No to the suggestions so far. Faery Tales Adventure has the good music and something about that candle in the corner resonates. I think you could see the inventory on the screen though, like keys and potions.
Maybe it was a German-made game only released locally… I will check
My experience of 80s RPGs on the C64 and Amiga are limited but a couple to maybe look at: Wizard’s Lair and Druid/Druid 2. Maybe even Atic Atac or Feud?
Putting in a vote for Gemstone Warrior/Healer based on the “irregular cavern or room” criteria. I recall being impressed by the screenshots back in day in CGW on that point.
The norm for obvious reasons was just making room outlines with blocks.
That sounds a lot like Realm of Impossibility
Your wizard had three spells (represented by crosses you would drop on screen) that included Freeze, Protect and Confuse. You could not kill the zombies and other creatures, only freeze or confuse them. You had to escape increasingly difficult levels the deeper you went, and the C-64 and Atari versions of the game had some pretty great music for the time period, including a track that I believe incorporated some bits from Hall of the Mountain King.
The only game I know of offhand that used In the Halls of the Mountain King was this one, which is not an RPG, and was called (appropriately enough) Mountain King:
There was also Mountain King, which used the Peer Gynt classic as it’s tune for when you were escaping after collecting the crown. But no wizards, spells or anything like that, only an explorer, flashlight, bats, spider, diamonds, crown and Hall of the Mountain King on full blast when it was time to run back to the surface with crown in hand. (Watch out for those bats though!)
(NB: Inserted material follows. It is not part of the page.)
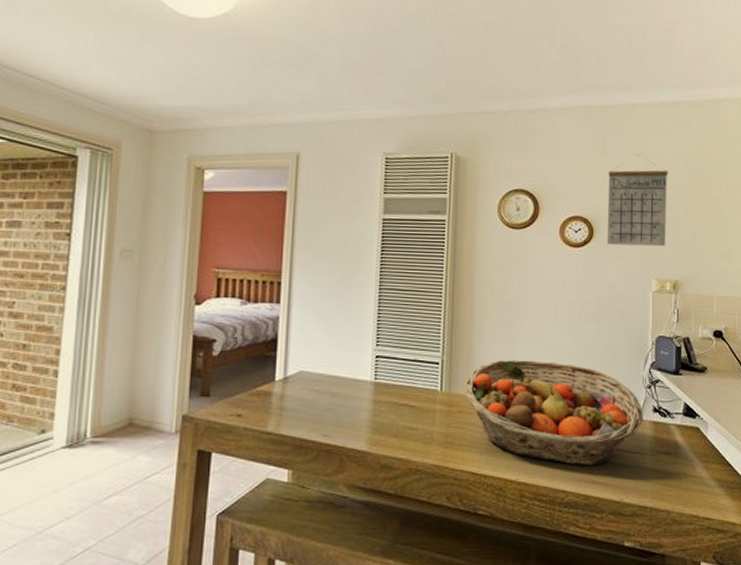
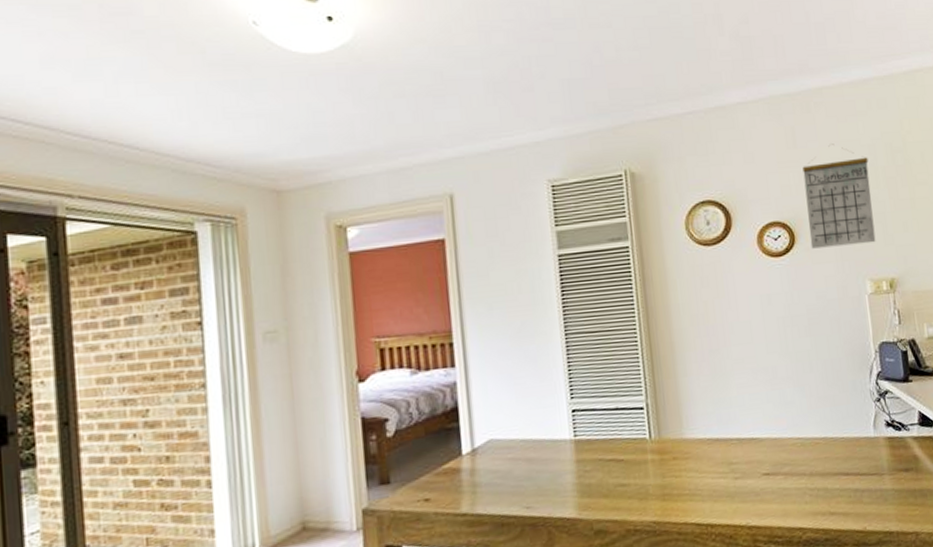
fruit basket: present [464,360,644,466] -> none [675,387,877,499]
I’m not sure Dave didn’t nail it earlier and it wasn’t one of the Temple of Asphai (how many of those kind of dungeon crawlers actually had a tune, let alone a catchy one!), excepting it looked much more colourful on a blurry TV.
The C64 is one of the worst to look up online because of that gap between what the hardware was outputing, and what was actually shown on screen thanks to various trickeries. Screenshots look bland and purple-blueish, while I’ve been shown what the games looked like recently on the real thing, and it was nothing that drab.
I recently followed ‘CRT Pixels’ on Twitter because they do these really fascinating posts comparing raw pixel screenshots with photos of CRT images. The results are sometimes unbelievable.
Yeah. I have both options available to me at home and I gravitate toward the composite output of a Sega Genesis over how things look on Mega Sg on the 4K TV. There are some nice features they have now that can do some dithering and blending that almost get there, but when you have the real thing to compare to, it’s easy to see just how awesome games looked on a CRT with the OG output.
That’s cool. When I first started to see VGA displays without scan lines, or with noticeably less prominent ones (circa 1990), I thought they looked amazing. But that softness of the CRT-style images certainly captures how it looked Back in the Day and puts important context on pixel artists’ creative choices.
Yeah, I remember not ‘seeing’ pixels back in the CRT days but I never realised just how the very particular presentation or image quality of CRTs, with their scanlines, that soft phosphor glow, higher contrast, different handling of colour, non-square pixels etc. was harnessed by artists for very particular results that are ultimately lost with the raw pixel output. That’s amazing. The sea looks so much more sparkly in that Sonic pic, and the stalks in the foreground lose that green and orange colour for a much more natural, softer tone. The two portraits are night and day better too.